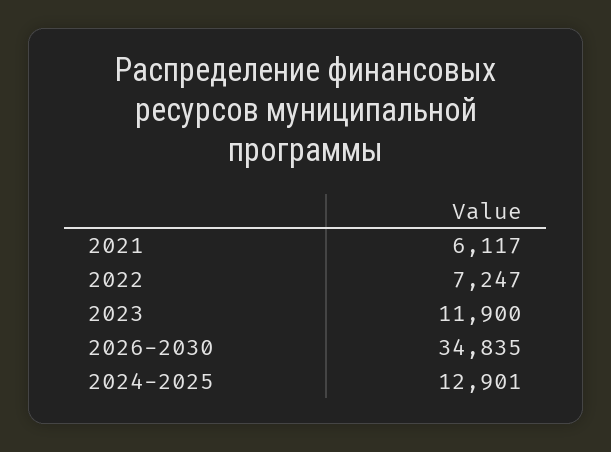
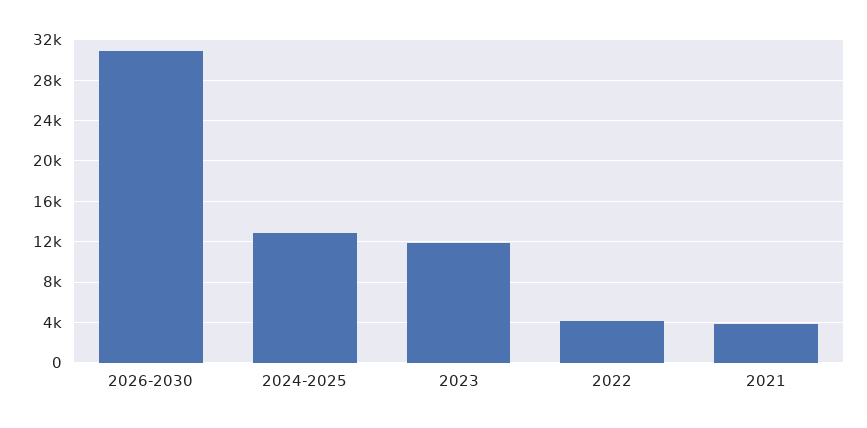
  {
-   "2021": 6117,
+   "2021": 4000,
-   "2022": 7247,
+   "2022": 4000,
    "2023": 11900,
-   "2026-2030": 34835,
+   "2026-2030": 31000,
    "2024-2025": 12901
  }

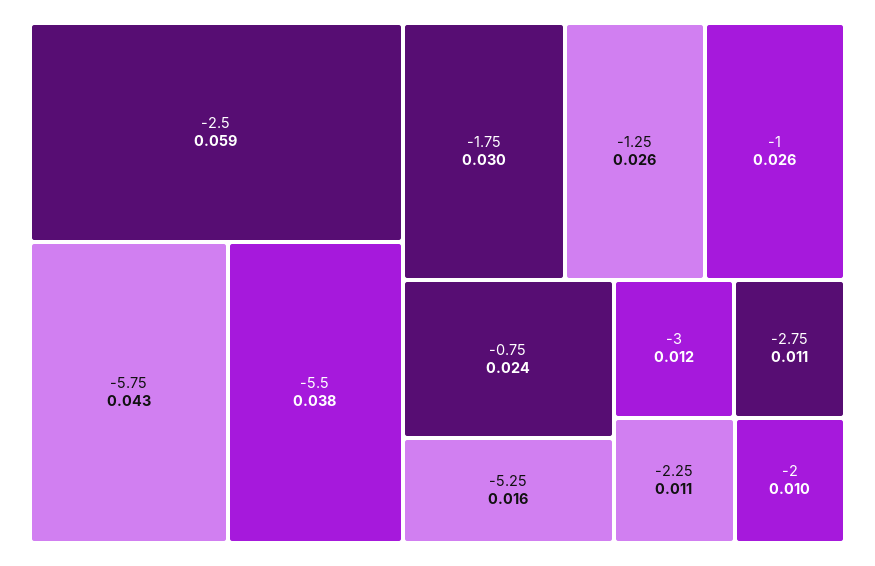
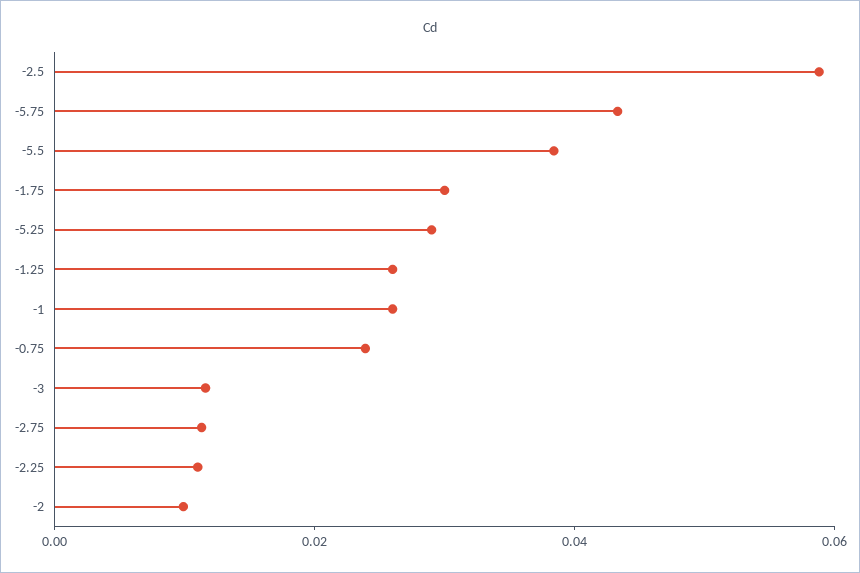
  {
    "-2.5": 0.059,
    "-5.75": 0.043,
    "-5.5": 0.038,
    "-1.75": 0.03,
    "-1.25": 0.026,
    "-1": 0.026,
    "-0.75": 0.024,
-   "-5.25": 0.016,
+   "-5.25": 0.03,
    "-3": 0.012,
    "-2.75": 0.011,
    "-2.25": 0.011,
    "-2": 0.01
  }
******
## Work order
Return every line of the data above exactly, and omit all pictures.

## Answer space
  {
-   "2021": 6117,
+   "2021": 4000,
-   "2022": 7247,
+   "2022": 4000,
    "2023": 11900,
-   "2026-2030": 34835,
+   "2026-2030": 31000,
    "2024-2025": 12901
  }

  {
    "-2.5": 0.059,
    "-5.75": 0.043,
    "-5.5": 0.038,
    "-1.75": 0.03,
    "-1.25": 0.026,
    "-1": 0.026,
    "-0.75": 0.024,
-   "-5.25": 0.016,
+   "-5.25": 0.03,
    "-3": 0.012,
    "-2.75": 0.011,
    "-2.25": 0.011,
    "-2": 0.01
  }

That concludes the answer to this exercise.